Spero di imbattermi sempre in un libro che mi faccia comprendere qualcosa di nuovo; delle azioni, o dei pensieri o anche dei dubbi diversi dai miei. Una volta finito di leggere, è come se avessi ascoltato e conoscessi un punto di vista in più; anche perché nel rapporto con l’autore non posso in alcun modo intervenire: non posso distrarlo con mie osservazioni o puntualizzazioni, lasciandogli campo libero per raccontare tutto dall’inizio alla fine.

Quando leggo un racconto, raramente spero in questo; ha un corpo troppo corto per instaurare un rapporto così profondo. Non che non ne legga, anzi, ma quando intraprendo quella strada è più per farmi incantare dal metodo di scrittura o da qualche frase affascinante legata nel suo puzzle di parole.

Poi mi capitano davanti agli occhi una ventina di pagine di David Foster Wallace e si cancella ogni mio preconcetto sulla lunghezza che deve avere un’opera per dare una determinata sensazione. (Che è già, di per sé, comprendere qualcosa di nuovo).

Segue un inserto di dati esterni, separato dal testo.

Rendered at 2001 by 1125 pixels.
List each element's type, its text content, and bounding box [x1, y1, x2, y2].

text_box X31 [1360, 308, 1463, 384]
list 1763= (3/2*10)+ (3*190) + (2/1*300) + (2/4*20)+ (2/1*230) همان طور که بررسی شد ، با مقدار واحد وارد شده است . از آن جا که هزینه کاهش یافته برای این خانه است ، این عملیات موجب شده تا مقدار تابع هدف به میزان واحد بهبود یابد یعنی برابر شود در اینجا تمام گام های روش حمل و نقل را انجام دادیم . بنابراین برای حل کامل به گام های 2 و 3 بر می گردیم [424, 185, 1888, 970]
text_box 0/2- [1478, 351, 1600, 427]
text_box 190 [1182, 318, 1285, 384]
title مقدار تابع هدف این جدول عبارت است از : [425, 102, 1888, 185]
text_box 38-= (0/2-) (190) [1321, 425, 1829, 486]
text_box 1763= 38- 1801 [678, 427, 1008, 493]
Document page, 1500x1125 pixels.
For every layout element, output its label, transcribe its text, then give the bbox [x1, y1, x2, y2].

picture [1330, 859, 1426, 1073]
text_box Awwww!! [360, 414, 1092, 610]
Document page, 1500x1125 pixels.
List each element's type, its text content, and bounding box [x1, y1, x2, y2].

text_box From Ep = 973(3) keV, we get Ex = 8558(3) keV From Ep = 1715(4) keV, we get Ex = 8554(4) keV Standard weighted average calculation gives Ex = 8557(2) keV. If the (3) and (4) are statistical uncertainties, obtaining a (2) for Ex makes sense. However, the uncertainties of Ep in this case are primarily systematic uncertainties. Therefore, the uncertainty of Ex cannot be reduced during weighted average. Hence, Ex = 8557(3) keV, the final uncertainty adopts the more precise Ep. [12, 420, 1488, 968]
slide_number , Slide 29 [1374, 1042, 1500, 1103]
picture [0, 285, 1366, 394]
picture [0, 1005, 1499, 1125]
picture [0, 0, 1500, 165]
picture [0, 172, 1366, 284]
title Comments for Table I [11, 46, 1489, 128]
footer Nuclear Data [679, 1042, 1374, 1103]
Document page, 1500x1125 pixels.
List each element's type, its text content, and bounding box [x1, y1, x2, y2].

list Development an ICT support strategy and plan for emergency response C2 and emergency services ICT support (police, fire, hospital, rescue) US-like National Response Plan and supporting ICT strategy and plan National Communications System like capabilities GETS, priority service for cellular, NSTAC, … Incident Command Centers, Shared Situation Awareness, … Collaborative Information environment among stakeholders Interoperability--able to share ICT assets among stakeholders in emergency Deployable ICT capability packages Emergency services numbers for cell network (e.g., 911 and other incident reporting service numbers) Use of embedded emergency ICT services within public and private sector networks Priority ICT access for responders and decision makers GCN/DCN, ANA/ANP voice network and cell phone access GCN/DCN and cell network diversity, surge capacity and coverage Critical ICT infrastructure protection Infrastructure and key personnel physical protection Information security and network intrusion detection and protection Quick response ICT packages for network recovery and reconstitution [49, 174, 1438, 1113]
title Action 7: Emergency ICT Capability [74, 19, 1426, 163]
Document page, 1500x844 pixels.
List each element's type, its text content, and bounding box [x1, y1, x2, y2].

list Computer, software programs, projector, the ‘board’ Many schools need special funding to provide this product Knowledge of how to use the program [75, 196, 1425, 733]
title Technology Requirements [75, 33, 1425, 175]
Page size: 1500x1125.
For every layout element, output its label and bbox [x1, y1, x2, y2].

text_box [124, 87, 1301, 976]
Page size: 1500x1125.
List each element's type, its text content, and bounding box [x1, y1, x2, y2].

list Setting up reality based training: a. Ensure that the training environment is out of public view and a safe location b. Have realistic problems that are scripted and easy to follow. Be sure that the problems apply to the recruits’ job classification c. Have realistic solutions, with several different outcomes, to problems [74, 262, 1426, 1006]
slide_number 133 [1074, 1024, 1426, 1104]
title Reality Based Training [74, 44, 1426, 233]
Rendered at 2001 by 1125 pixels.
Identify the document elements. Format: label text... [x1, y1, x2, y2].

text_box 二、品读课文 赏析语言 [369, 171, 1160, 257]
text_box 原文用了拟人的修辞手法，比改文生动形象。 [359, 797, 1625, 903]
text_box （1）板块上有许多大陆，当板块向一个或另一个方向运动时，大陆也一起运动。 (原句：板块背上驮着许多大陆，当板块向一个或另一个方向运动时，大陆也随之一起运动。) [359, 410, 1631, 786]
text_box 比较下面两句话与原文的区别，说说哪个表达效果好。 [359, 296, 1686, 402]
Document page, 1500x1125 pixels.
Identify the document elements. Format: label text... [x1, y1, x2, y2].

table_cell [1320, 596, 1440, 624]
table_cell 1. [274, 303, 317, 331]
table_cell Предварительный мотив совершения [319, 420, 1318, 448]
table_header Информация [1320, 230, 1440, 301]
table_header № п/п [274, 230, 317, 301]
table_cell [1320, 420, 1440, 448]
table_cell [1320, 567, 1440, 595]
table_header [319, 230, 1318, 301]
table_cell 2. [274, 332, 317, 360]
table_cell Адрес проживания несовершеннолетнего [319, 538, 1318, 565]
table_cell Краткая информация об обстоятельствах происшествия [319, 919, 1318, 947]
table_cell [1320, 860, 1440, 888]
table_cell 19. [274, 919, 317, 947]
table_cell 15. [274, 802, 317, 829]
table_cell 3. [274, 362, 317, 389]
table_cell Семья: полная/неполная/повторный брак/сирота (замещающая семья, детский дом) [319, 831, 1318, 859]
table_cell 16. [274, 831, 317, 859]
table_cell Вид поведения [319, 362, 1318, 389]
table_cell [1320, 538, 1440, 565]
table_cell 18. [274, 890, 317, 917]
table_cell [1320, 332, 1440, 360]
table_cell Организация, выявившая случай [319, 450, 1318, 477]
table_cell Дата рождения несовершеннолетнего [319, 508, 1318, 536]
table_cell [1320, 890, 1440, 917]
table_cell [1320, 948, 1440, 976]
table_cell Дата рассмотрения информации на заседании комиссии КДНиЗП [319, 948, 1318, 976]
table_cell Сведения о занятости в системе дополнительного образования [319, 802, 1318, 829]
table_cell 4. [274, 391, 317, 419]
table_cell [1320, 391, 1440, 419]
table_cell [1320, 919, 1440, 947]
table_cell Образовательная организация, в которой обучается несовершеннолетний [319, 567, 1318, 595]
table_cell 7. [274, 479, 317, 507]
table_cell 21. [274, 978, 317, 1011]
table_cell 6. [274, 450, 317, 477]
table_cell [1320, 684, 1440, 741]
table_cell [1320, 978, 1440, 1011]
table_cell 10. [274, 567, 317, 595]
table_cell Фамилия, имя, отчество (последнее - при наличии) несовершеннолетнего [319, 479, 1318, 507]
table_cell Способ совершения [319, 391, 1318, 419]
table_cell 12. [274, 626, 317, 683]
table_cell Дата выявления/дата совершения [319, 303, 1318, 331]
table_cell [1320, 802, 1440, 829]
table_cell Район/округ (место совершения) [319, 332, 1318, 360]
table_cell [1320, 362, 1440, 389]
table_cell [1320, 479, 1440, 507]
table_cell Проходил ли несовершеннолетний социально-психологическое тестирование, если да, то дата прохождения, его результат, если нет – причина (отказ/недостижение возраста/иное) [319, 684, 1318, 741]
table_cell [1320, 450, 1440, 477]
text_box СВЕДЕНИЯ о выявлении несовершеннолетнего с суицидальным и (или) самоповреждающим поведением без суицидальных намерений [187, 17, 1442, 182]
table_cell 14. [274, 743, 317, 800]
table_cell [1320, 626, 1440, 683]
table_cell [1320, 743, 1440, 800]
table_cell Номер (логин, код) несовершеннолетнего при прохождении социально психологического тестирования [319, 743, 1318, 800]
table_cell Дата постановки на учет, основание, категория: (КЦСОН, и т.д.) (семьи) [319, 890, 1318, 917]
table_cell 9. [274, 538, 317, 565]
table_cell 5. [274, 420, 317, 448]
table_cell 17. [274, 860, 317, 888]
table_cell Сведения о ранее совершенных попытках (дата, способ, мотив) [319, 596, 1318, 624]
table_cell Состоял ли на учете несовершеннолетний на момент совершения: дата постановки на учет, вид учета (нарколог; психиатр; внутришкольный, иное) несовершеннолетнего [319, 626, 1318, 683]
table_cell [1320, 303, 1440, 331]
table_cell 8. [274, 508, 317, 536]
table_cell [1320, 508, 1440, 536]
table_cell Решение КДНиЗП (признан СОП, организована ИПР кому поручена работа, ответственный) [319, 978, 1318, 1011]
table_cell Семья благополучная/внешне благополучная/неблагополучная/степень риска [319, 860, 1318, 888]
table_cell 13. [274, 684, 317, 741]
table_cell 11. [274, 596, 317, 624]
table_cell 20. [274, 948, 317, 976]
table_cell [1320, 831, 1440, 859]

Mi sono chiesto più volte negli anni, come immagino anche voi, per motivi non per forza uguali ai miei o non per forza differenti, cosa si provi a soffrire di depressione e che effetto abbiano gli psicofarmaci sulle persone. Ho amici che hanno studiato la malattia, ne sanno le caratteristiche e tutto, certo, ma non sono depressi; qui sta la magagna. Loro non possono dire con precisione com’è la vita da dentro l’oblio. David Foster Wallace, che depresso lo era, sì. E, oltre ad essere depresso, è stato anche uno degli scrittori più talentuosi e fantasiosi del secolo da poco passato.

La depressione e gli psicofarmaci diventano allora la Cosa Brutta e il pianeta Trillafon; e in un paio d’ore, ho trovato parte delle risposte che inseguivo da anni, e mi sono ricreduto su quello che si può fare con un numero ristretto di pagine.

Mica male.

Il titolo del racconto ha le due definizioni invertite, “Il pianeta Trillafon e la Cosa Brutta”, e lo trovate nella raccolta “Questa è l’acqua”.